La question de la neutralité au Liban est remise sur la sellette de temps à autre. Elle est tour à tour mise en avant puis écartée, sans jamais vraiment connaître de dénouement réel ni d’adoption officielle dans les doctrines politiques ou les positions gouvernementales.
D’aucuns considèrent que la politique du «ni Orient ni Occident» est une forme de neutralité et que le Pacte national de 1943 s’inscrit dans ce contexte. En effet, les chrétiens se sont engagés à ne plus avoir les yeux tournés vers l’Occident (politiquement) et les musulmans ont, en contrepartie, renoncé à l’unité arabe. Au milieu de ces renoncements mutuels, le travail s’est alors centré sur l’identité libanaise et le rassemblement d’idées relatives à la neutralité.
Théoriquement, les pays ayant fait les frais de leur position géographique ont adopté la neutralité, espérant y trouver une issue à plusieurs de leurs problèmes. Cependant, un monde sépare la théorie en sciences politiques et relations internationales de la réalité sur le terrain.
En effet, la neutralité requiert un consensus local et régional, voire international. Les voisins du Liban, la Syrie et Israël, ne lui faciliteront pas la tâche en raison de leur position, leurs calculs et leurs intérêts. En effet, l’un et l’autre ont déjà eu recours à la scène libanaise pour y régler leurs comptes loin de leur territoire. Qui plus est, ils ont su maintenir des «lignes rouges» qui n’ont jamais été franchies, même au summum de l’invasion israélienne du Liban en 1982.
La Suisse, quant à elle, avoisine la Hongrie, l’Allemagne, l’Italie et la France. Tandis que l’Autriche avoisine la Slovénie, la Hongrie, la Slovaquie, la République tchèque, l’Allemagne, la Suisse et l’Italie. Cette liste montre clairement la différence entre la Suisse et l’Autriche d’une part, et le Liban de l’autre. En effet, les voisins du Liban ne lui ont pas permis de vivre en paix ni dans la stabilité, chacun y cherchant son propre intérêt.
Si les enjeux régionaux sont tellement complexes, il est clair que le contexte interne n’est pas plus aisé ; il est rendu complexe par les loyautés extérieures contradictoires des parties libanaises, certaines allant même jusqu’à adopter des agendas qui ne sont pas nécessairement liés à l’intérêt national libanais et y sont même opposés.
Le désaccord endémique libanais a toujours porté sur les constantes nationales, le rôle du Liban dans la région et son identité arabe; identité toujours revendiquée depuis l’indépendance jusqu’à l’accord de Taëf de 1989, au terme d’une guerre civile destructrice.
La neutralité est l’un des outils de la politique étrangère et n’est pas un objectif en soi. Si les Libanais divergent sur les définitions et les concepts fondamentaux de leur politique étrangère, ils ne pourront certainement pas se mettre d’accord sur un seul point de ses clauses.

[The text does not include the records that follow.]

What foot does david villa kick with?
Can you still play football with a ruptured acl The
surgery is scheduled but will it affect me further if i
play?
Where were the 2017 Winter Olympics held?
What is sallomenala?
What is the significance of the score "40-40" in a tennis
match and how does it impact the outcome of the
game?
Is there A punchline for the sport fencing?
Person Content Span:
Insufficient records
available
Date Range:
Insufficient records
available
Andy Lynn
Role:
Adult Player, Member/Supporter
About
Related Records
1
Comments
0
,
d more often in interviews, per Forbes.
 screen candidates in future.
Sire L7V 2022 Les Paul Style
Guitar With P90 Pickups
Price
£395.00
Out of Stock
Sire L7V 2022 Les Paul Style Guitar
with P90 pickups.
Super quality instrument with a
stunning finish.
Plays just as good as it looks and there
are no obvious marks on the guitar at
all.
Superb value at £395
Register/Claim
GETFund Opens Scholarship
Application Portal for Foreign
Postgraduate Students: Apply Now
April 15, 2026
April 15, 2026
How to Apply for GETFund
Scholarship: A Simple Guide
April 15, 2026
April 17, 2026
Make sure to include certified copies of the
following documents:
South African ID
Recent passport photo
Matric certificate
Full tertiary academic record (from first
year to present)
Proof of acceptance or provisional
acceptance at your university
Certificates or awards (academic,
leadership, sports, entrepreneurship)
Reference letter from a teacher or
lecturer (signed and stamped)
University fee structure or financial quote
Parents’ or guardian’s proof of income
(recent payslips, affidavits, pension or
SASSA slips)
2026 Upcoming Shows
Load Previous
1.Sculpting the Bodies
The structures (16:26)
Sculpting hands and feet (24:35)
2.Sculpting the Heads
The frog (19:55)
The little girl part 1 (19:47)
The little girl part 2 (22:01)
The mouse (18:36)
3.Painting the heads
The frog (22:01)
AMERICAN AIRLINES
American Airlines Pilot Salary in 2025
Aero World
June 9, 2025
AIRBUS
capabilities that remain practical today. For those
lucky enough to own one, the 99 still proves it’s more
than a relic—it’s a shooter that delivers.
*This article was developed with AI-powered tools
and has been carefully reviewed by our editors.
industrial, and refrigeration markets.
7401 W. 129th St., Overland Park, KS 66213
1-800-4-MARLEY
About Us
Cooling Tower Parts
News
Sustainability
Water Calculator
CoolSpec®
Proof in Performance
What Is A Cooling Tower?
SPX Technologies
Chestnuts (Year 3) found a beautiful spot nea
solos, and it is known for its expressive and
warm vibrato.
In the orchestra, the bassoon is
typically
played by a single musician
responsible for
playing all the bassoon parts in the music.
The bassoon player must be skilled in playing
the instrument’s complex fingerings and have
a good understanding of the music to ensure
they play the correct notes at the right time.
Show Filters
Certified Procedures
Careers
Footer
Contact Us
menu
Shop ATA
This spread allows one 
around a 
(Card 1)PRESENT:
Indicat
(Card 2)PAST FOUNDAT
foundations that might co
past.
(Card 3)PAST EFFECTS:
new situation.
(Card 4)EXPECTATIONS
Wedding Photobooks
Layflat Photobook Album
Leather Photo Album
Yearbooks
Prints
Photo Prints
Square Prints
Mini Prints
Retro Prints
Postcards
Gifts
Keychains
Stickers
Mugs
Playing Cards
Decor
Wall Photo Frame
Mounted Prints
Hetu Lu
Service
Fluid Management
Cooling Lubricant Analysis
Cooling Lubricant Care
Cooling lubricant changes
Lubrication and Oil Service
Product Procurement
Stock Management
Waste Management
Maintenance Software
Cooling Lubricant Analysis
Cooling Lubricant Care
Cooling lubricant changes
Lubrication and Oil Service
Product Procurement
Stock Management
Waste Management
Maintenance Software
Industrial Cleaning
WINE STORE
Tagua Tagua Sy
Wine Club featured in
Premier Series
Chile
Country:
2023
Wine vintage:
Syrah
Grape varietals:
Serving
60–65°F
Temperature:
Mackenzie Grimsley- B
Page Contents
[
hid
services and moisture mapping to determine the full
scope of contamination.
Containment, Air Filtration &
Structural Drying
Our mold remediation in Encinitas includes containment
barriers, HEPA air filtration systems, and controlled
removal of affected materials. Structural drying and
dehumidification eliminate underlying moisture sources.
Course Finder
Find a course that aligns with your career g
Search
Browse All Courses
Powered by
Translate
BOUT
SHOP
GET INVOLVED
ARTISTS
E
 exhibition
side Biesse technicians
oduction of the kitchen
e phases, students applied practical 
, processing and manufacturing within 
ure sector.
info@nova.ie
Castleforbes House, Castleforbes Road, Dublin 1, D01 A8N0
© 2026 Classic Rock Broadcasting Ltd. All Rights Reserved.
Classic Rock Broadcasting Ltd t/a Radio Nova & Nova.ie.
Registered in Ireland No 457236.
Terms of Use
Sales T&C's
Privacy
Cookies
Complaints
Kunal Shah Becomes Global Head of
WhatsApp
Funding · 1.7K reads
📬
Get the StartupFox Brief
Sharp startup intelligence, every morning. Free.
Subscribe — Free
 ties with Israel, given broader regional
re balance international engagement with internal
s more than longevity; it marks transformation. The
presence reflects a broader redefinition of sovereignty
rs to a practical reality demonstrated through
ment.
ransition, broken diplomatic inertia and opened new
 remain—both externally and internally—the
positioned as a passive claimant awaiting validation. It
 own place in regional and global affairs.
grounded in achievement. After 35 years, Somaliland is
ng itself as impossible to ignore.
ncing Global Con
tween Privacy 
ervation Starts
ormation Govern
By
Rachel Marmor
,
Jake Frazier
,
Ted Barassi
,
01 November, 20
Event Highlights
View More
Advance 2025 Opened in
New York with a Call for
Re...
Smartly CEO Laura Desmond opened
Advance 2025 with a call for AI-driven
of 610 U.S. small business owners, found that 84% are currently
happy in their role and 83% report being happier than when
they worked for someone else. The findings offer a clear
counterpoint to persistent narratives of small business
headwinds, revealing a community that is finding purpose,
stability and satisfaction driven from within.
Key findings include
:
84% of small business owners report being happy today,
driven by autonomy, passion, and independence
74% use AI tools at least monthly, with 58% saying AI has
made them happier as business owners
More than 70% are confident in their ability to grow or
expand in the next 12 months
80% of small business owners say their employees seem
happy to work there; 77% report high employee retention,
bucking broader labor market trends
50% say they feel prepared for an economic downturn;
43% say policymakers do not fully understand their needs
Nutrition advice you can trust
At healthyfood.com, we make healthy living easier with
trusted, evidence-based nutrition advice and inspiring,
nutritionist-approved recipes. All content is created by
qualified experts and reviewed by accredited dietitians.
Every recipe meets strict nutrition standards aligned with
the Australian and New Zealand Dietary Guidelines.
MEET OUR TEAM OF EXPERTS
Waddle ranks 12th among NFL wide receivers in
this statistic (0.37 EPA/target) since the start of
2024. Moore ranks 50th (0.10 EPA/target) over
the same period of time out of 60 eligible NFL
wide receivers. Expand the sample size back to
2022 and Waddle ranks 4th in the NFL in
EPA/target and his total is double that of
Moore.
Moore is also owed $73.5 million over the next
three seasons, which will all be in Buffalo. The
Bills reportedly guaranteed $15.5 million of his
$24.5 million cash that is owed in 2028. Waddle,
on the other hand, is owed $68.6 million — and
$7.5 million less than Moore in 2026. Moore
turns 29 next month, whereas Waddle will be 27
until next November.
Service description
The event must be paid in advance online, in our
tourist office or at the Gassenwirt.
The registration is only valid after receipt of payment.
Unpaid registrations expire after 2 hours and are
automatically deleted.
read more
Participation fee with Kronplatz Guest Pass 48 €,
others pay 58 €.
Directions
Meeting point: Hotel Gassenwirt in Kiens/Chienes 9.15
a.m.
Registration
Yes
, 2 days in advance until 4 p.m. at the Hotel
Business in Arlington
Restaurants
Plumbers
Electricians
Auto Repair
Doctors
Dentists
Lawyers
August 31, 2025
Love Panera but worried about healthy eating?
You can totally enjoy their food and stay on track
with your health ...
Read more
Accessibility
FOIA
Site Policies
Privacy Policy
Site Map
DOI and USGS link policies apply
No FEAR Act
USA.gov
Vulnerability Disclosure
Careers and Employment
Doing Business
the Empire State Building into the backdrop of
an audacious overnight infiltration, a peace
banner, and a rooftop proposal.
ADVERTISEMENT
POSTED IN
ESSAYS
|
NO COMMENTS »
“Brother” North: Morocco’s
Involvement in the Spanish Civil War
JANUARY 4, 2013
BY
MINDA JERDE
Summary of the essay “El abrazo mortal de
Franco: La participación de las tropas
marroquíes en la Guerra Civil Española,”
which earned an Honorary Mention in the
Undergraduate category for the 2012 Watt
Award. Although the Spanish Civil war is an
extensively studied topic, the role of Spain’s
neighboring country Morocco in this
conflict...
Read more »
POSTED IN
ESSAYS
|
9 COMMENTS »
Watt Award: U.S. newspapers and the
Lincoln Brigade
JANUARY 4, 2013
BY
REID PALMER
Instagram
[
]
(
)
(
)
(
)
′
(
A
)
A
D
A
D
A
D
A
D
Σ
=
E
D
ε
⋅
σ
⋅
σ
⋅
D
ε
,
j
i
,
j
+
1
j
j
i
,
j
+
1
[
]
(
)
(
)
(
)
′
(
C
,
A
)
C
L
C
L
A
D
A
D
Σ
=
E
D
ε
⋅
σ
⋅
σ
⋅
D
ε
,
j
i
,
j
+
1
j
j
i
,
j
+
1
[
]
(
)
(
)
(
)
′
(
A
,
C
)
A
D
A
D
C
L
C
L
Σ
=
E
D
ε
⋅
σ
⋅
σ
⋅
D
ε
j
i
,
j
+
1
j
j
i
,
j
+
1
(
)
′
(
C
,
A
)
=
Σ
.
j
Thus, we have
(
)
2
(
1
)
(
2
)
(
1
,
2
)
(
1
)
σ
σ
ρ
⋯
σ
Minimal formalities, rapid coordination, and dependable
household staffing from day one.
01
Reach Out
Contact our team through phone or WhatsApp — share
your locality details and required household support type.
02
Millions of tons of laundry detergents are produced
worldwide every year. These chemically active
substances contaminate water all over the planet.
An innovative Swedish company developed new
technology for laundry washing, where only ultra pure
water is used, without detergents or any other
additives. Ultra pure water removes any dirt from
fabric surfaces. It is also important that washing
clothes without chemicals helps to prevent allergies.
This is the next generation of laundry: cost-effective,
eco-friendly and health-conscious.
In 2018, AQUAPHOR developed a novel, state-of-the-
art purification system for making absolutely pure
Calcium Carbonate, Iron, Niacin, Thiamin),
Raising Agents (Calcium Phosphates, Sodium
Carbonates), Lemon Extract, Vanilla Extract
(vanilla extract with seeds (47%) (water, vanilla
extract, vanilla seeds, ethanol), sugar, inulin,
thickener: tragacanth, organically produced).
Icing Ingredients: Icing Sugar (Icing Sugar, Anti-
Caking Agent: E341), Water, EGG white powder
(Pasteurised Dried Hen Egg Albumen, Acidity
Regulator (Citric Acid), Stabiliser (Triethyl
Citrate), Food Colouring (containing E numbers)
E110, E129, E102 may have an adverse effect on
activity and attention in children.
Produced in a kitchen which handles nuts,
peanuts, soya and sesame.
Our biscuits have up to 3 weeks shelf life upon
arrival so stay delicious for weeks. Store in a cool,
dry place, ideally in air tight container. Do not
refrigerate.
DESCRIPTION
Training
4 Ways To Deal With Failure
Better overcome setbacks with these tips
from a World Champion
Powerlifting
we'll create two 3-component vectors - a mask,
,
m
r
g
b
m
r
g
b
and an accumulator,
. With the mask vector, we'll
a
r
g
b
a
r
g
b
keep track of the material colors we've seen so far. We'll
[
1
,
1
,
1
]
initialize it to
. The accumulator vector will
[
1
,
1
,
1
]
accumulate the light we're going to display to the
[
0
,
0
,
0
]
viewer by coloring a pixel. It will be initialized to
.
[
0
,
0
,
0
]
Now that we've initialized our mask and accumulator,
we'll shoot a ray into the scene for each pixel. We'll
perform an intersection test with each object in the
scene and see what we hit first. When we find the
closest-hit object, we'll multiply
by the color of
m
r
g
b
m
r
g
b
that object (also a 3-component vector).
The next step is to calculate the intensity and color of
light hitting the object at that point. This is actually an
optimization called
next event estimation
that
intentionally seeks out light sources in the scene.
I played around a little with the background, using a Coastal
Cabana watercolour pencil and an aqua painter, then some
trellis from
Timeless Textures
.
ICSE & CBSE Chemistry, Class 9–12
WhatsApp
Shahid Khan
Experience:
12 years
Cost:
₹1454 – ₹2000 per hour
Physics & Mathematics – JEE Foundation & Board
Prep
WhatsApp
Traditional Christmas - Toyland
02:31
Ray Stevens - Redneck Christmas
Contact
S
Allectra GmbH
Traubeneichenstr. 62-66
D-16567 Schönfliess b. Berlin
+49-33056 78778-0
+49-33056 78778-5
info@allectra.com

Il est vrai que certains estiment que la neutralité ne signifie pas un désengagement des affaires arabes, mais il est également vrai que ce résultat sera inévitable en raison du repli sur soi, croissant, d’un grand nombre de Libanais. Le Liban doit rester solidaire des Arabes et ne pas être neutre à leur égard. Il ne fait nul doute que l’histoire, la géographie et l’intérêt direct l’exigent.
Pratiquement, le conflit local touche la plupart des grandes questions: l’identité du Liban, son rôle et sa position, la fonction sociale de l’État, les priorités économiques, la politique étrangère, le confessionnalisme politique, le développement équilibré, la décentralisation administrative, la politique de défense, ainsi que d’autres dossiers stratégiques.
Dans un contexte de profonde division interne et de grands bouleversements régionaux suite à l’accord entre Riyad et Téhéran, les difficultés s’accumulent pour le Liban, sans solution palpable. En dépit des obstacles et des problèmes, l’expérience libanaise, dans sa pluralité et sa diversité, mérite d’être préservée et tous les efforts doivent être déployés pour réussir une telle entreprise.